Saturday, December 20, 2014

Dow to Peak in 2015

Rooted within a long-term forecast rendered 4-years ago, we have been watching the year 2015 as a potential time-frame in which the Dow could peak and put an end to the bull market in equities.

If the fed-engineered bubble in equities does not burst sometime in 2015, the next most likely time-frame in which it is most likely do so is in 2021; if 2015 marks a top however, 2021 could then provide a time-frame for a low period in the grand scheme of things.
4-years ago, with the Dow trading at the 11,400 level, our forecast clearly defined further upside to wave-A, followed by a decline to wave-b in 2012, and then another powerful wave-C of B rally toward fresh new highs in 2015.

Apart from minor adjustments to the visual amplitudes rendered some 4-years ago, this is for the most part, exactly what happened, and this is precisely where we find the Dow Jones Industrials trading today.

In viewing the same chart today, you’ll see that the still rising A-wave in 2010 peaked well prior to reaching the upper trend channel boundary.

Thereafter, though rather shallow for a primary degree B-wave decline, the market pulled back sharply heading into 2012 but found a semi-permanent support base upon retesting mid-channel support.

As we close in on 2015, the primary C-wave up (of the larger cycle degree B-wave) has been a rather vertical affair, producing three solid years of parabolic run up - enabling price to breakout out above the long-term upper trend channel boundary of resistance to new historic highs.
When it comes to market forecasts, one should never come to expect an exact level of precision nor rely upon such to trade/invest their hard-earned savings or speculative capital.

Future price action can and will change forecasting dynamics, despite the occasional accuracy of such forecasts. More importantly, due their varied and subjective dynamics, we cannot rely upon Elliott Waves nor Fibonacci time projections as a means by which to trade or invest.

As we’ve been stating for years, Elliott Wave Theory is in our opinion, one of the very best set of technical tools with which to effectually provide a general framework for tracking the progression of a price series however, – ELLIOTT WAVE THEORY IS NOT A VIABLE TRADING OR INVESTMENT STRATEGY.

So what is the plan for avoiding another crash or missing further upside? It’s quite simple. Stick with a time-frame specific trend-trading strategy that will effectively alert you when it’s time to reverse course.

Maintaining the discipline to act upon such a strategy is in our view the most important essential ingredient needed to keep one-step ahead of the markets.

That said, if your mind is now stuck on the plausibility of the equity bubble bursting sometime in 2015 – or in contrast, a possible stock market boom continuing well north of Dow 20K into the 2021 timeframe, you’re probably thinking…

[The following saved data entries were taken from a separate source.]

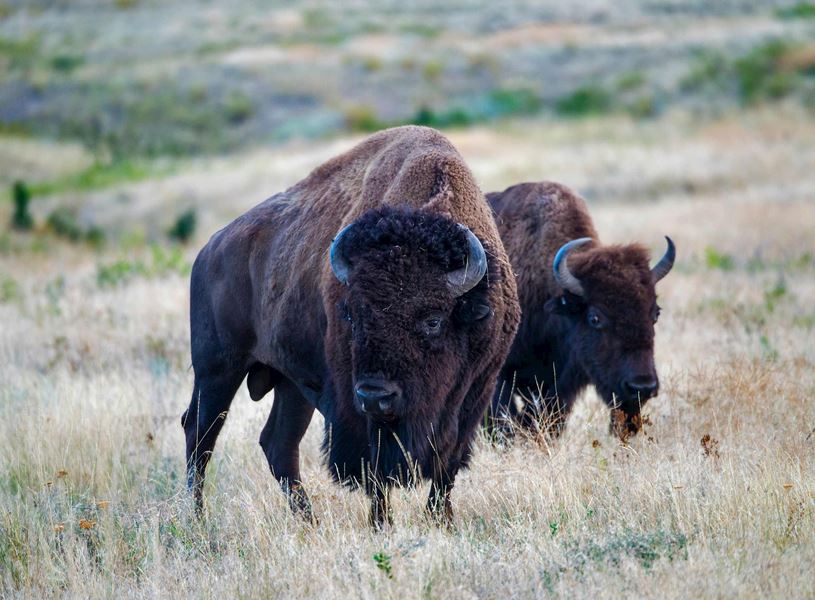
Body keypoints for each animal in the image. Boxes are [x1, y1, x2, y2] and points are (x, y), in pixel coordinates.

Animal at [181, 126, 520, 527]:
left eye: (433, 320)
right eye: (352, 315)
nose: (376, 395)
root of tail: (209, 250)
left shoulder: (473, 396)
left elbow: (446, 464)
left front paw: (441, 520)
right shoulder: (351, 404)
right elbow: (373, 466)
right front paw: (381, 523)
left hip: (291, 385)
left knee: (278, 443)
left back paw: (308, 522)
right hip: (217, 370)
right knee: (200, 434)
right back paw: (196, 520)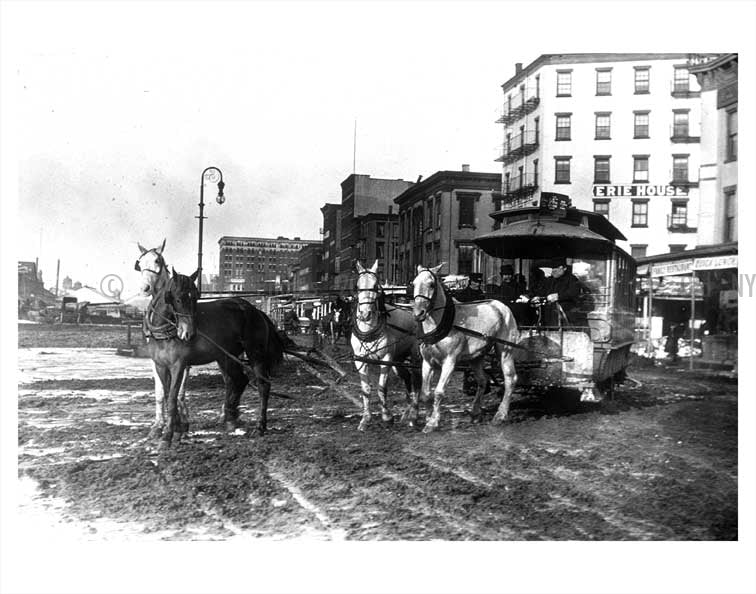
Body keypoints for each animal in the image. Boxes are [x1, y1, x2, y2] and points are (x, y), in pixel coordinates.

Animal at [134, 238, 190, 438]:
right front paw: (158, 425)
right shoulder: (155, 359)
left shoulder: (183, 360)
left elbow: (178, 390)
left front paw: (181, 422)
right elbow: (160, 391)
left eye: (157, 261)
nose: (144, 288)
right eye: (140, 264)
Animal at [352, 260, 422, 430]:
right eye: (358, 286)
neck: (369, 329)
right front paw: (365, 419)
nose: (365, 314)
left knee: (417, 380)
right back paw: (406, 413)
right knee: (406, 377)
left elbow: (381, 387)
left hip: (415, 356)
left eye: (375, 285)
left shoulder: (386, 358)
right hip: (398, 360)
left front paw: (386, 416)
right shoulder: (360, 360)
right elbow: (366, 389)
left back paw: (414, 415)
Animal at [408, 262, 520, 430]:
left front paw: (433, 422)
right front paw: (428, 418)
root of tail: (502, 306)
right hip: (476, 357)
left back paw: (500, 415)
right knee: (482, 381)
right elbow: (426, 393)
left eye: (432, 284)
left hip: (505, 351)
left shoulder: (450, 361)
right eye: (414, 284)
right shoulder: (427, 362)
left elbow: (439, 392)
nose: (418, 313)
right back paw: (475, 413)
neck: (442, 324)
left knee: (510, 379)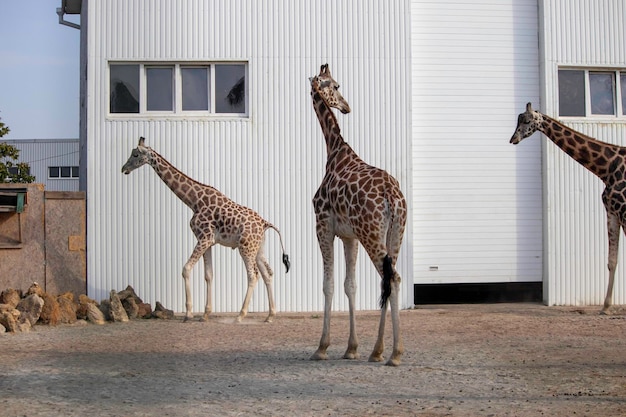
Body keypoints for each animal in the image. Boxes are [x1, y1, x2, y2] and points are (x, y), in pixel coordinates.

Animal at [120, 136, 288, 322]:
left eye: (135, 154)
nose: (123, 169)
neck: (193, 201)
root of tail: (265, 223)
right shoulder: (208, 241)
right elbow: (208, 275)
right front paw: (205, 314)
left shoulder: (204, 237)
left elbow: (185, 269)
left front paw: (188, 314)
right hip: (258, 248)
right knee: (268, 274)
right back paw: (270, 315)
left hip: (246, 247)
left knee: (253, 276)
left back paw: (240, 315)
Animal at [306, 63, 404, 366]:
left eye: (336, 84)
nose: (347, 106)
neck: (334, 149)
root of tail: (392, 196)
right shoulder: (350, 236)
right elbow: (351, 285)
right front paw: (352, 348)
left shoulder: (323, 225)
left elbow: (328, 284)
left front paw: (322, 347)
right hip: (394, 235)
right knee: (389, 279)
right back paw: (378, 351)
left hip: (372, 235)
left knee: (392, 279)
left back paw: (395, 353)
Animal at [512, 103, 624, 312]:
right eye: (519, 119)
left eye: (527, 120)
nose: (512, 139)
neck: (607, 168)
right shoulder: (612, 210)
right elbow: (612, 261)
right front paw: (605, 307)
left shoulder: (622, 208)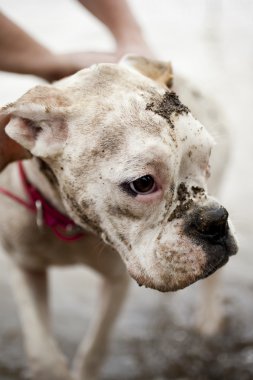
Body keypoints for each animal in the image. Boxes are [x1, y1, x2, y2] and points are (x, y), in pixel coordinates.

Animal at [0, 57, 237, 380]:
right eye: (143, 183)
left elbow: (94, 349)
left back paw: (211, 318)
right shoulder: (24, 266)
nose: (215, 221)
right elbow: (42, 353)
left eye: (206, 159)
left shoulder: (115, 281)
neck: (68, 222)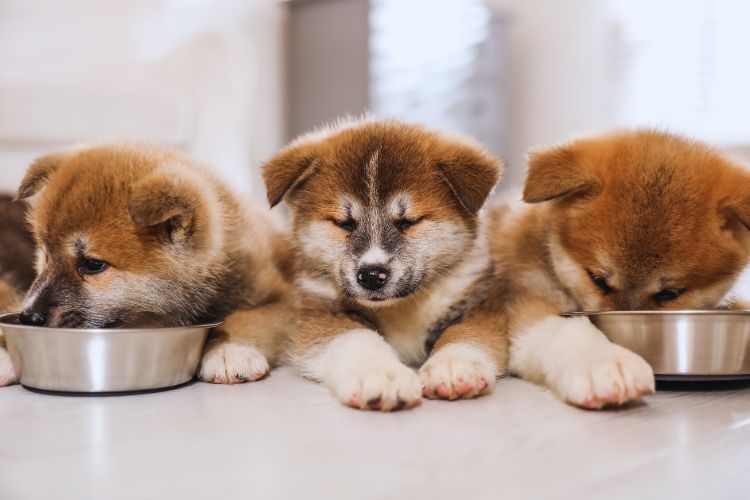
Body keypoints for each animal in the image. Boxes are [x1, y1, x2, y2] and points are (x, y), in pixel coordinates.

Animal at [0, 144, 294, 386]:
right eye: (45, 255)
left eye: (93, 264)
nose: (29, 318)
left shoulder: (283, 299)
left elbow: (246, 319)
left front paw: (230, 350)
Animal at [262, 118, 508, 410]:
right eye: (344, 223)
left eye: (409, 221)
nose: (371, 275)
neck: (401, 307)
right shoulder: (323, 313)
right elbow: (357, 340)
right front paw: (380, 374)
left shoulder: (479, 306)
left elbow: (465, 333)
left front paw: (453, 364)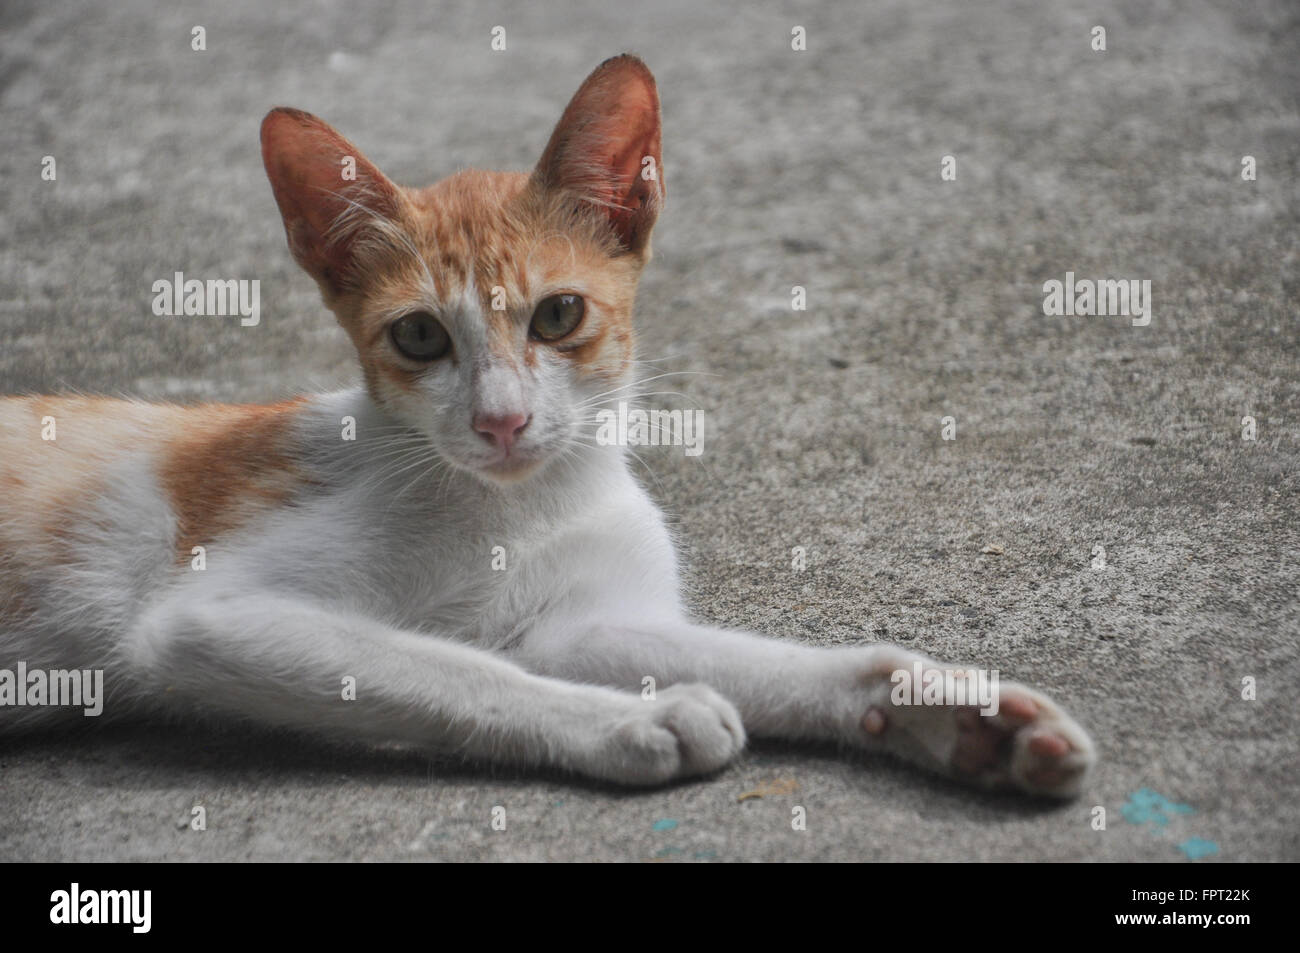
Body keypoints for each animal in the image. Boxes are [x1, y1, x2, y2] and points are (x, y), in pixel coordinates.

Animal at [0, 53, 1097, 795]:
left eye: (559, 315)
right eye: (418, 336)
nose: (502, 420)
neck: (521, 504)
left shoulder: (573, 621)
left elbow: (751, 657)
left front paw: (949, 710)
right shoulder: (210, 615)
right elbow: (450, 668)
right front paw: (634, 720)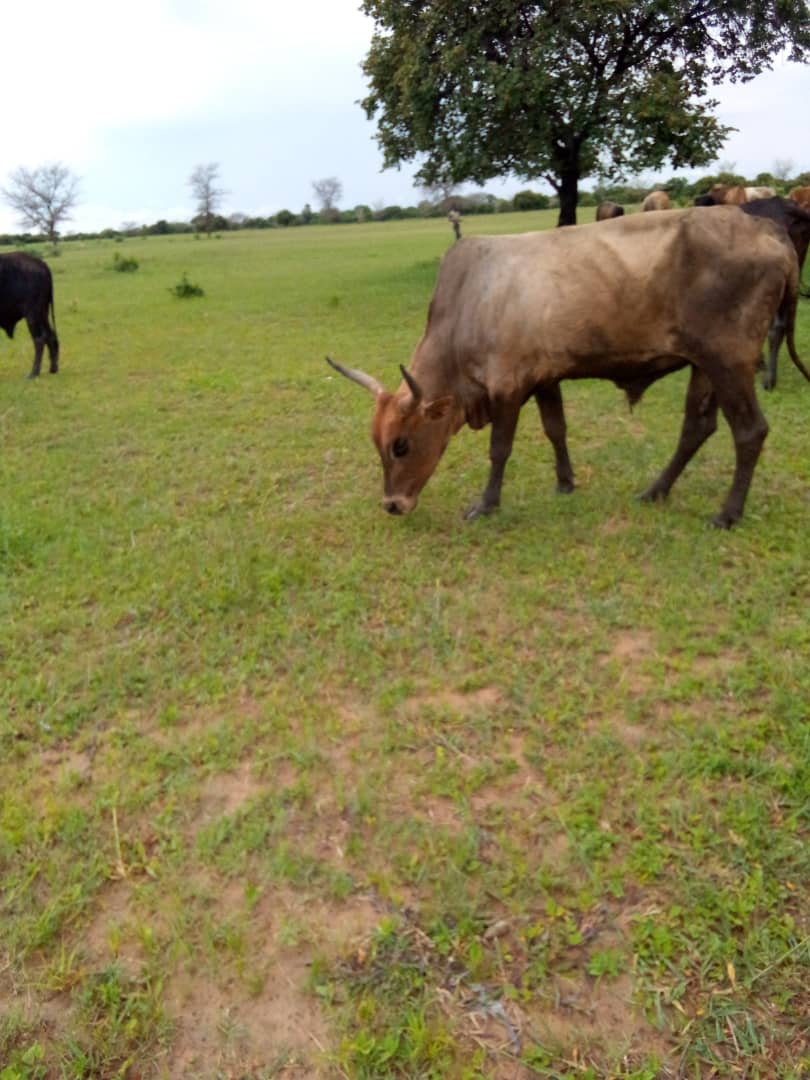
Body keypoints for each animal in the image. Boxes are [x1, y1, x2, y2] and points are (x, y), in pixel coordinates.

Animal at [328, 207, 803, 529]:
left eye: (401, 445)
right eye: (378, 443)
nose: (393, 505)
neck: (469, 304)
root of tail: (768, 230)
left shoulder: (507, 387)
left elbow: (500, 449)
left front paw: (486, 504)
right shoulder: (544, 378)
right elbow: (556, 429)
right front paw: (565, 483)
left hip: (730, 361)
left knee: (750, 431)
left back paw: (726, 514)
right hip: (703, 364)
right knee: (697, 428)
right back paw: (655, 491)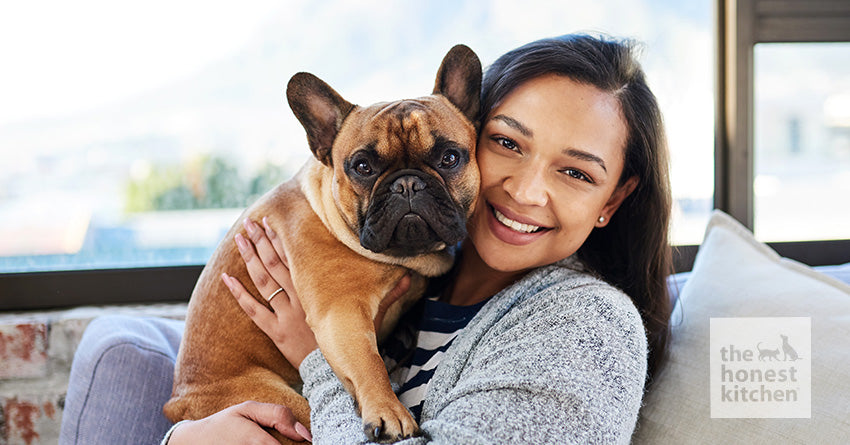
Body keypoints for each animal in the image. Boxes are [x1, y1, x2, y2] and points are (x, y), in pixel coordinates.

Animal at [162, 44, 480, 440]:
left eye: (449, 158)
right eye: (362, 167)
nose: (407, 184)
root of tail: (179, 406)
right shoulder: (341, 315)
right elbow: (369, 362)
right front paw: (388, 411)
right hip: (284, 405)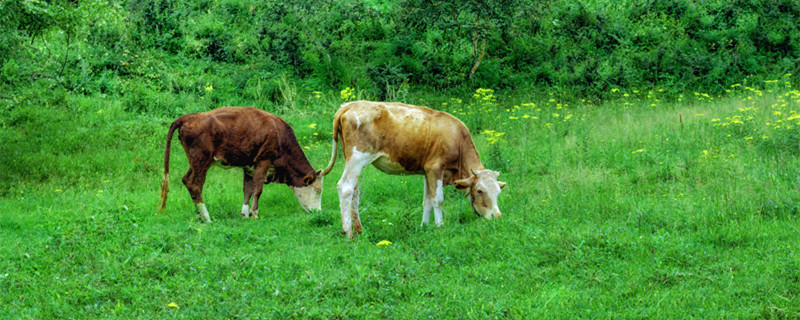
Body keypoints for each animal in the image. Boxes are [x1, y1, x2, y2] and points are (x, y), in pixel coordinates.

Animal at [158, 106, 324, 221]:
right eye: (317, 189)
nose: (318, 212)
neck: (280, 135)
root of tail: (188, 117)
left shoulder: (249, 166)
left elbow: (247, 189)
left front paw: (244, 214)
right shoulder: (264, 160)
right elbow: (258, 189)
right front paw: (254, 214)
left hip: (194, 163)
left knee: (186, 180)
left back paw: (199, 216)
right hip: (202, 161)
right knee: (194, 184)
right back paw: (207, 218)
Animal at [320, 100, 504, 238]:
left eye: (498, 191)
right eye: (479, 190)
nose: (497, 216)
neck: (457, 138)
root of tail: (349, 105)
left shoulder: (427, 172)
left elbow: (427, 201)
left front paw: (424, 226)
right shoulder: (435, 168)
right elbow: (438, 200)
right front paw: (440, 226)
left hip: (353, 162)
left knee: (355, 193)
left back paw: (359, 229)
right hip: (357, 160)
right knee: (345, 188)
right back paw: (348, 233)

…Okay Joe, so how in the hell do you propose I position my funds for what you suggest might unfold in the future?
It's all well and good that both of these outcomes are viable, but how in God's name am I supposed to know which one of these propositions to go with?
Do you have some kind of system or something that tells you when to get out of dodge and when to get back in on the long side?
What am I supposed to do if you're wrong about everything?
I remember back in 1995 when you Elliott Wave people said the stock market was at the crest of a bear market tidal wave. You were all dead wrong then, and numerous times since.
Instead of a bear market, the Dow more than quadrupled by 1999. How are you going to deal with another profound forecasting disaster of such magnitude?

To answer the above questions in short: 
 Firstly, we suggest positioning ones speculative/investment funds in tandem with a rules-based trading/investment methodology that has proven to be profitable over varied market cycles. 
  • No one knows which forecast (if any) will come to fruition thus, the necessity to adopt a disciplined strategy. Such a strategy will guide you to automatically adapt and adjust – enabling you to trade and always remain invested in harmony with the time-frame specific trends in force.
  • Yes, we employ an automated rules based trading methodology that systematically positions us on the right side of the markets, and gets us out of the market (or short) before things start getting ugly.
  • When our methodology is wrong, it will simply correct itself far in advance of doing any major damage to our account balances and equity curves.
  • Lastly, we are not the same Elliott wave people who forecast the onset of a great bear market in 1995. We are the next generation of Elliott Wave. Embracing the discipline of flexibility in forward vision along with applied strategic automation is what sets us apart from most others. As the markets change, so do our forecasts and positions. In our book, price action rules. As such, it is impossible for us to endure a forecasting blunder to the magnitude described.